Israeli peace activist, pirate radio founder

August 29, 2008|From the Associated Press

JERUSALEM — Abie Nathan, the Israeli peace activist who made a dramatic solo flight to Egypt and later founded the groundbreaking "Voice of Peace" radio station, died Wednesday. He was 81.

Nathan died at Tel Aviv's Ichilov hospital, the hospital said in a prepared statement. The cause of death was not reported.

He burst onto the world of Middle East diplomacy in 1966 with his solo flight in a rattletrap plane more than a decade before Israel and Egypt signed a peace treaty.

Although he failed in his initial bid to talk peace with the Egyptians, his daredevil escapade won the affection of many Israelis and launched a long and often eccentric one-man crusade to end the Arab-Israeli conflict.

Many admired the daring of the former Israeli air force fighter pilot as he pounded on Egypt's doors, sailed his pirate radio ship into hostile Middle East waters or risked his life on hunger strikes for peace.

On hearing of Nathan's death Wednesday, Israeli Prime Minister Ehud Olmert issued a statement that said: "Abie Nathan loved life, loved mankind and loved peace. He painted Israeli society with a unique shade of humanism and compassion."

Abraham Jacob Nathan was born April 29, 1927, in Iran, educated in India and served in the Royal Air Force as a fighter pilot during World War II before joining the Jewish immigrant influx into Israel shortly after its independence in 1948.

He flew for Israel's national airline and ran an art gallery and restaurant that became the center of Tel Aviv's bohemian life.

Convinced that people power could succeed where the diplomats had failed, he ran for parliament in 1965 on a promise to fly to Cairo and talk peace with the then-Egyptian president, Gamal Abdel Nasser.

The voters rejected him, but he flew his private plane, Shalom One, to Port Said anyway. Egyptian authorities treated him courteously and sent him home. The Israeli government disapproved of his unauthorized border crossing but took no action.

He continued his campaign for peace later that year with trips to Europe, the United States and the Soviet Union, where he met with world leaders.

In 1967, he flew to Egypt again and was turned away without seeing Nasser. The Israelis jailed him for 40 days.

After two more fruitless flights on commercial airlines, Nathan changed his tactics, buying a 188-foot, 570-ton freighter that was partially funded by John Lennon. He anchored it off the coast of Tel Aviv and turned it into a pirate radio station, "The Voice of Peace," with a mix of pop songs and peace messages.

In the 1970s, Nathan went on repeated hunger strikes to try to force the Israeli government to make concessions for peace with Egypt and talk to the Palestine Liberation Organization.

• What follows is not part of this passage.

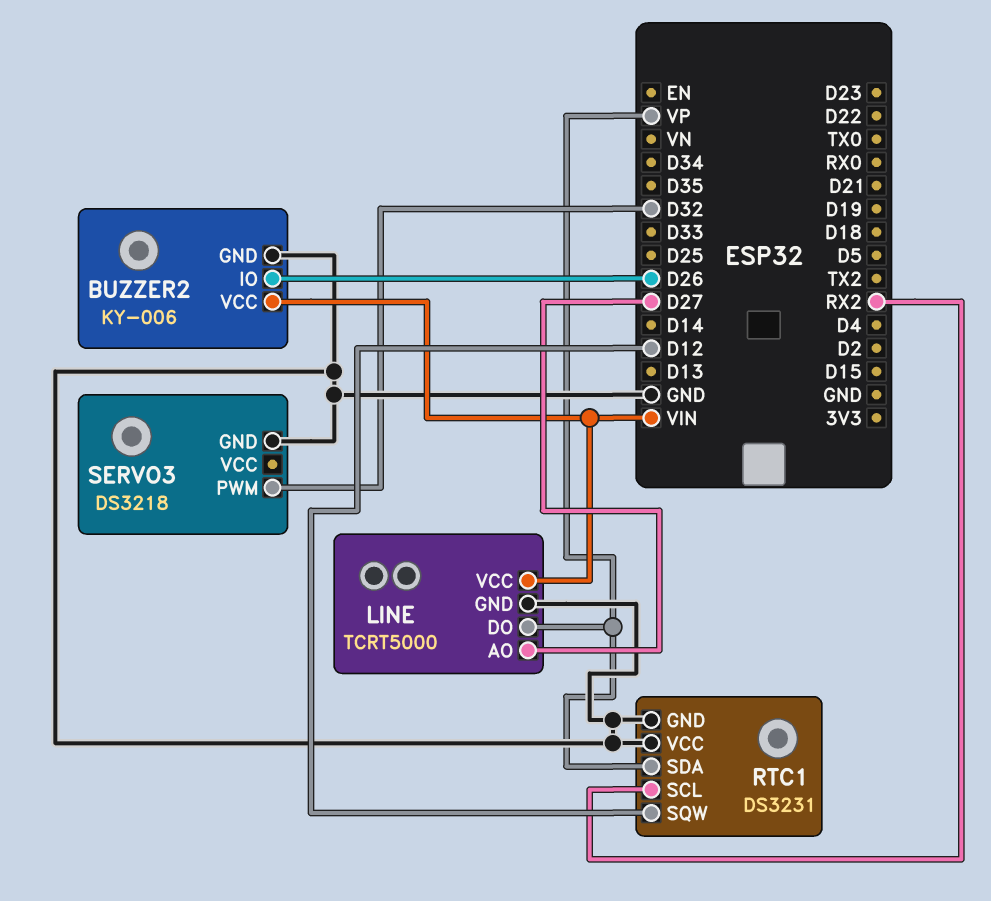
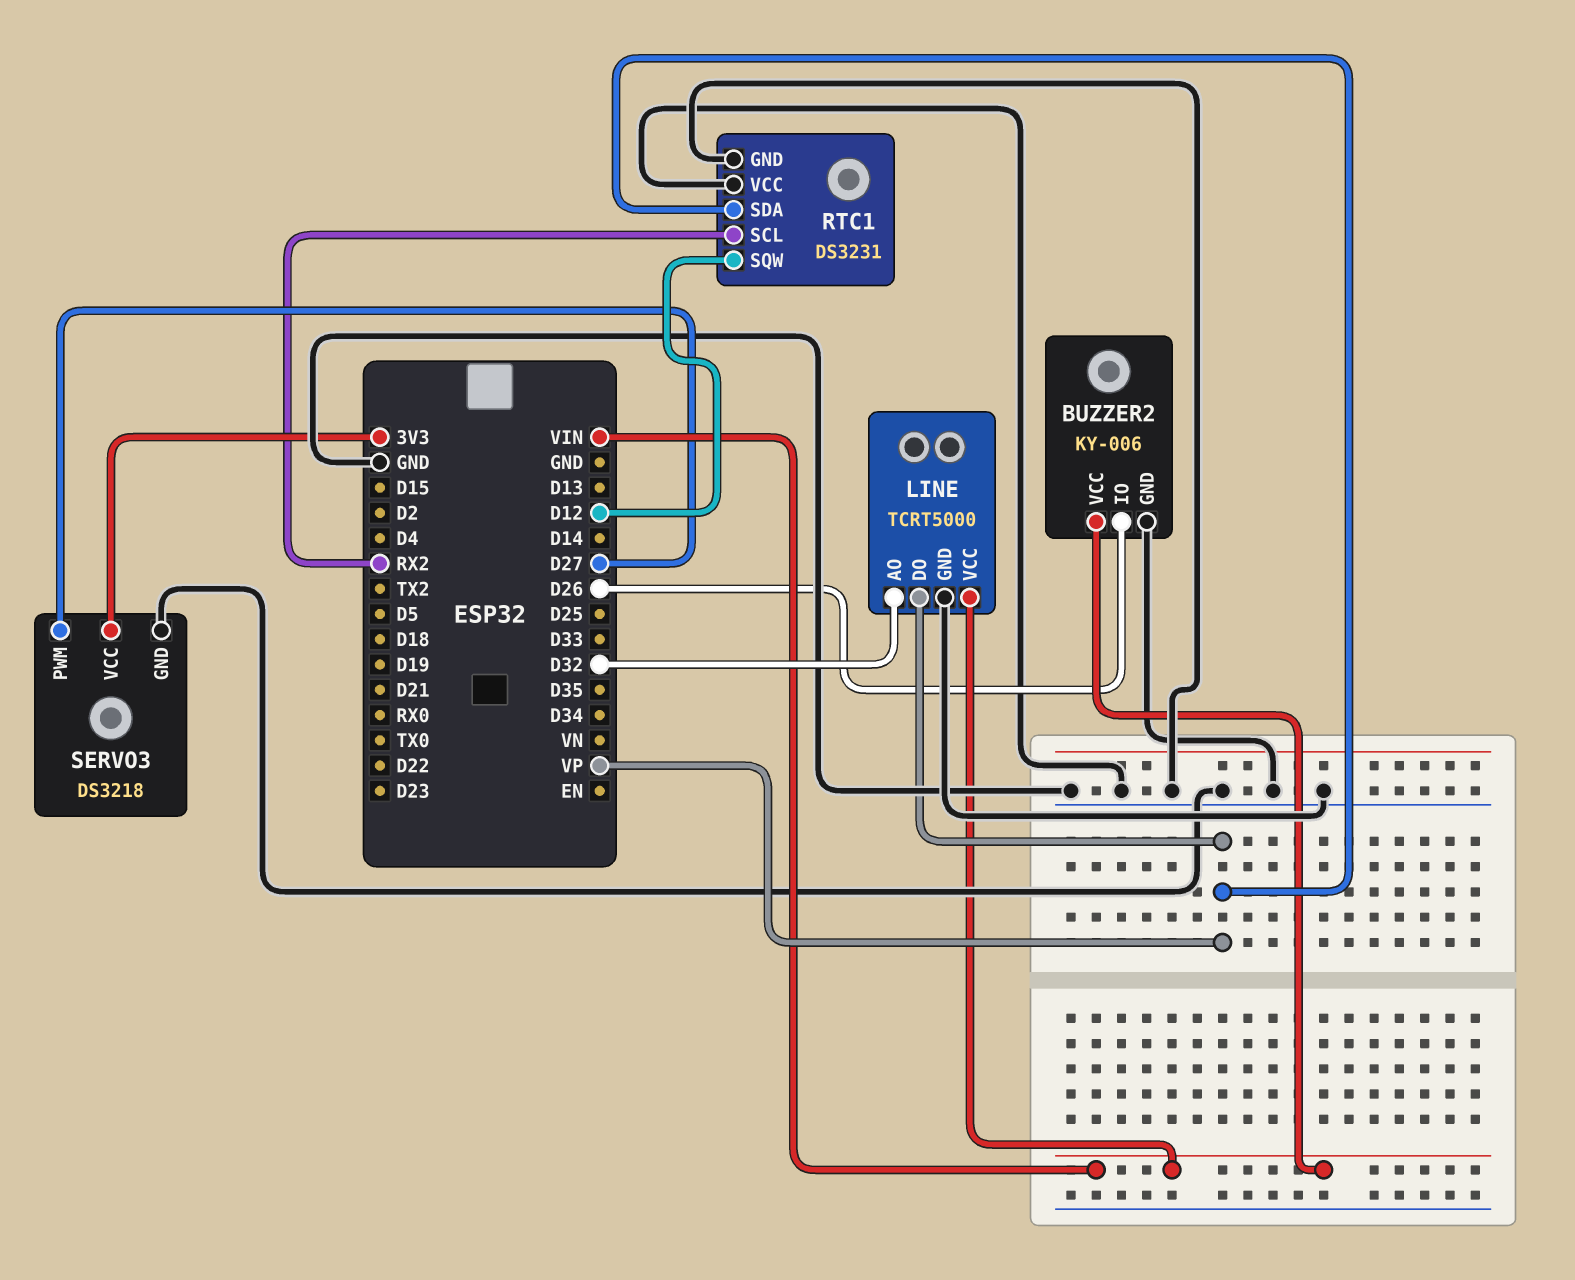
LINE pin AO: D27 -> D32
SERVO3 pin PWM: D32 -> D27
SERVO3 pin VCC: none -> 3V3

Nathan broke the law several times by meeting with PLO leader Yasser Arafat, whom he later referred to as his "brother." In 1989, he was jailed for 122 days, with a one-year suspended sentence if he repeated the offense. He did, and was charged again.

When Israel and the PLO signed an interim peace agreement, Nathan celebrated with symbolism: He sank the Voice of Peace ship.

Nathan was twice married and had one daughter, Sharona. Funeral arrangements were incomplete.